In an exclusive chat with Telangana Today, Macwan, said that even after 75 years of Independence, India was still plagued with inequality, untouchability, poverty and suppression of weaker sections.
Hyderabad: Expressing concern over increasing incidents across the country of rising communal differences and atrocities on weaker sections, especially dalits, Dalit Human rights activist Martin Macwan said the continuation of such a situation could soon turn India into a lawless land.
In Japan and other countries, school children talk about innovation, but here, unfortunately, youth were getting dragged into casteism and ignoring constitutional rights, he said.
In an exclusive chat with Telangana Today, Macwan, who founded the Navsarjan Trust in 1989 to promote rights of Dalits, address land rights issues, minimum wages and women’s rights, said that even after 75 years of Independence, India was still plagued with inequality, untouchability, poverty and suppression of weaker sections. Both the Congress and the BJP had failed miserably in addressing these issues due to lack of political will.
Pointing out that people were fed up with the violence and hate the country was witnessing, Macwan, a reputed academician as well, said this gave ample space for emergence of a strong political force that could chalk out a new political ideology focusing on constitutional values. That’s where Telangana Chief Minister K Chandrashekhar Rao’s Bharat Rashtra Samithi could play a role,” he said, adding that, however, a collective fight was the need of the hour.
“Things are changing and people are getting aware of their rights and demanding welfare and development,” he said, pointing out that in Iran, women were on the streets protesting violence, while in Sri Lanka, people had demanded the President to quit.
“Anything is possible. Leaders from South can emerge as a driving force,” he said.
On the much-hyped Gujarat model, Macwan said it was all about how development and inequality could coexist. Development in Gujarat now was only in terms of the ever widening gap between the rich and poor.

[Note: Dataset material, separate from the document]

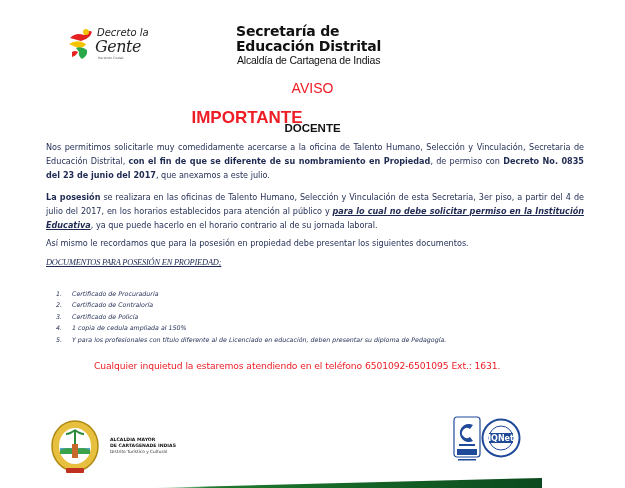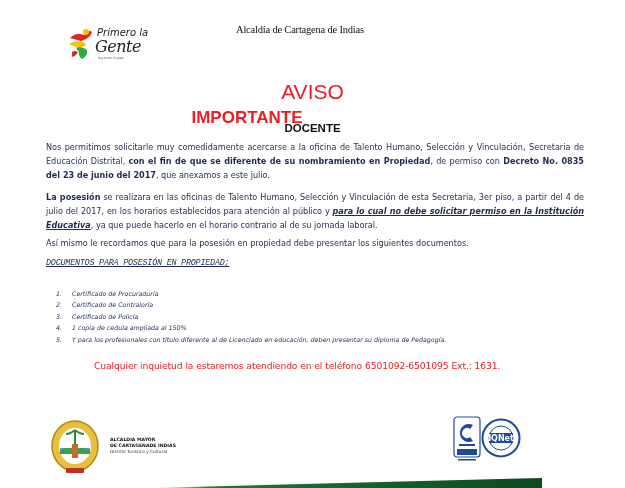"Primero la" span.brand-top { text: Primero -> Decreto }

Dr BR Ambedkar defined development as the progress of women in different sections, but here it was about physical infrastructure. If fraternity and equality do not exist and malnourished children are found just eight kilometres away from Amul, Asia’s biggest cooperative dairy society, what was the so-called development worth for, he asked.
“In 2010, Navsarjan Trust conducted a survey covering 1,589 villages in Gujarat and 98 forms of discrimination were identified. We are in 2022. That discrimination and atrocities still prevail and that is the Gujarat model,” he said.

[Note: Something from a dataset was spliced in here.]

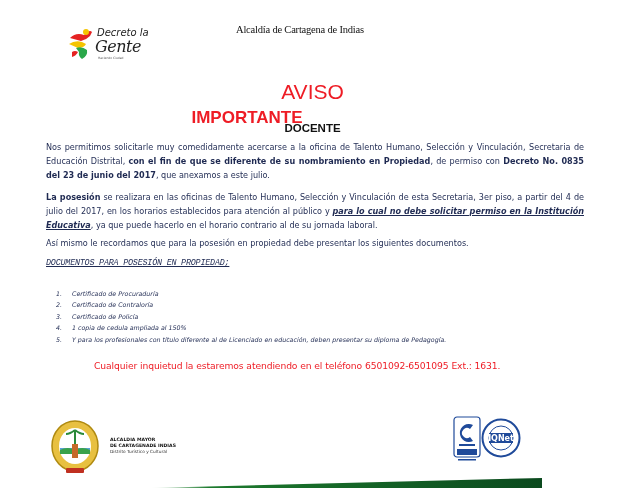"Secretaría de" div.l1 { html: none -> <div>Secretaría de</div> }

A few parties that came up to fight for dalit empowerment in northern States had gradually lost connection with the people. That is what happened in Uttar Pradesh.
Appreciating the Telangana government’s Dalit Bandhu scheme and similar welfare measures, he said the major reasons for atrocities were land issues. “If Dalit Bandhu could be replicated in other States, it can help in Dalit empowerment,” he said.
On Telangana’s demand to increase reservations for scheduled tribes, Macwan said it should not be confined to a particular State. All State governments should demand and approach the Supreme Court for this, he said.